A Greedy Randomized Adaptive Search Procedure for Technicians and Interventions Scheduling for Telecommunications

The subject of the 5th challenge proposed by the French Society of Operations Research and Decision Analysis (ROADEF) consists in scheduling technicians and interventions for telecommunications (http://www.g-scop.inpg.fr/ChallengeROADEF2007/ or http://www.roadef.org/). We detail the algorithm we proposed for this challenge which is a Greedy Randomized Adaptative Search Procedure (GRASP). Computational results led us to the 1st position in the Junior category and to the 4th position in All category of the Challenge ROADEF 2007.

💡 Research Summary

The paper addresses the scheduling problem posed in the 2007 ROADEF challenge, which involves assigning a set of telecommunications maintenance interventions to teams of technicians under a rich set of constraints. Each intervention has a priority (four levels) and a duration, and the objective is to minimize a weighted sum of the latest completion times for each priority class (weights 28, 14, 4, and 1). Additional constraints include: a team cannot change during a day, two interventions assigned to the same team on the same day must not overlap, all precedence relations must be respected, daily working time is limited to Hmax, each intervention requires a specific skill level in a given domain, and a limited budget A may be spent on outsourcing interventions to an external contractor.

Recognizing the NP‑hard nature of the problem, the authors propose a Greedy Randomized Adaptive Search Procedure (GRASP) that consists of three main phases.

Phase 1 – Pre‑processing and outsourcing selection
For each intervention I the minimal number of technicians required (mintec(I)) is obtained by solving a small 0‑1 linear program (P1(I)). Multiplying mintec(I) by the intervention duration T(I) yields a weight wI. The set of interventions to be outsourced is then selected by solving a 0‑1 knapsack problem (KP) that maximizes the total wI while respecting the outsourcing budget A and the precedence constraints. Interventions with xI = 1 in the knapsack solution are outsourced, thereby reducing the size of the remaining problem.
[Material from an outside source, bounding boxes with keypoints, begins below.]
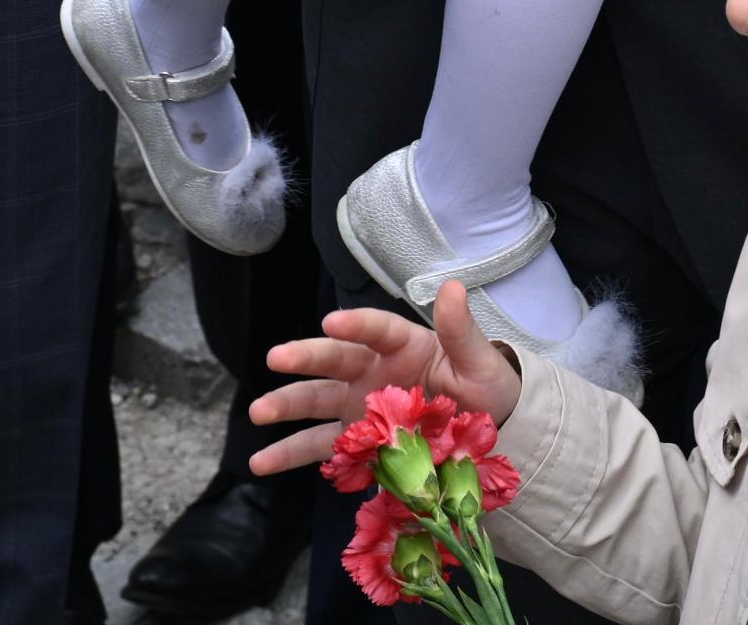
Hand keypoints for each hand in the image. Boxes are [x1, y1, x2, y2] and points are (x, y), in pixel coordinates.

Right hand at [247, 281, 520, 476]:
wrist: (489, 435)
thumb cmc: (484, 390)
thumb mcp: (480, 362)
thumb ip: (461, 330)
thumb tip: (453, 286)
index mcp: (401, 343)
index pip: (374, 328)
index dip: (354, 324)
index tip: (331, 321)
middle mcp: (372, 369)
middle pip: (334, 359)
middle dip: (304, 358)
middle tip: (276, 358)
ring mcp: (358, 405)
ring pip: (316, 400)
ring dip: (286, 405)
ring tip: (257, 412)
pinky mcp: (354, 440)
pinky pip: (317, 446)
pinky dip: (288, 453)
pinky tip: (260, 462)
Phase 2 – Determination of promising insertion orders
The authors assign an initial priority weight ωI(p) = {28, 14, 4, 1} according to the four priority levels. All 4! = 24 permutations of the priority classes are examined. For each permutation p a simple greedy insertion is performed: interventions are sorted by decreasing ωI(p) and inserted at the earliest feasible day and team (respecting skill, time, and precedence constraints). The two permutations that produce the best greedy solutions (p1 and p2) are retained for the next phase. This exhaustive permutation search guarantees that the algorithm starts from the most promising insertion heuristics.

Phase 3 – GRASP proper
For each of the two selected permutations the following loop is executed until a time limit is reached:

1. Greedy construction – The current criterion CI = ωI(p) is assigned to every remaining intervention. The intervention with the highest CI is selected and placed at the earliest possible day, on the team that requires the fewest additional technicians and yields the smallest start time.

2. Local search – If the greedy construction improves the incumbent solution, a two‑stage local search is applied:
   Critical‑path phase attempts to reduce the weighted completion times tλ by moving or swapping interventions that belong to higher‑priority classes.
   Packing phase seeks to compact the schedule without increasing any tλ, thereby improving resource utilization.

3. Update of criteria – After each complete construction, the criteria of the last inserted interventions of each priority class and all their predecessors are increased by the corresponding ωI(p). This adaptive update introduces randomness and prevents premature convergence.

The algorithm was tested on the benchmark instances supplied by France Telecom (datasets A and B). Table 1 in the paper reports the number of interventions, number of technicians, number of domains, number of skill levels, the best known objective value, the value obtained by the proposed method, and the relative gap. Across all 20 instances the average gap is below 0.1 %, and the method achieved first place in the Junior category and fourth overall in the ROADEF 2007 competition.

Key contributions of the work are:

• A novel pre‑processing step that models outsourcing decisions as a knapsack problem based on a lower bound of required technician‑time, effectively shrinking the problem size while respecting budget constraints.
• An exhaustive exploration of all priority permutations to identify the two most effective insertion orders, providing a systematic way to exploit problem structure.
• A GRASP framework that combines deterministic greedy construction, adaptive randomization through criterion updates, and a two‑stage local search tailored to the weighted‑completion‑time objective.

The paper demonstrates that, even for large‑scale, highly constrained industrial scheduling problems, a carefully designed meta‑heuristic can achieve near‑optimal performance with reasonable computational effort. Future research directions suggested include handling dynamic arrival of interventions, multi‑objective extensions (e.g., cost versus quality), and parallel implementations to further reduce runtime for real‑time decision support.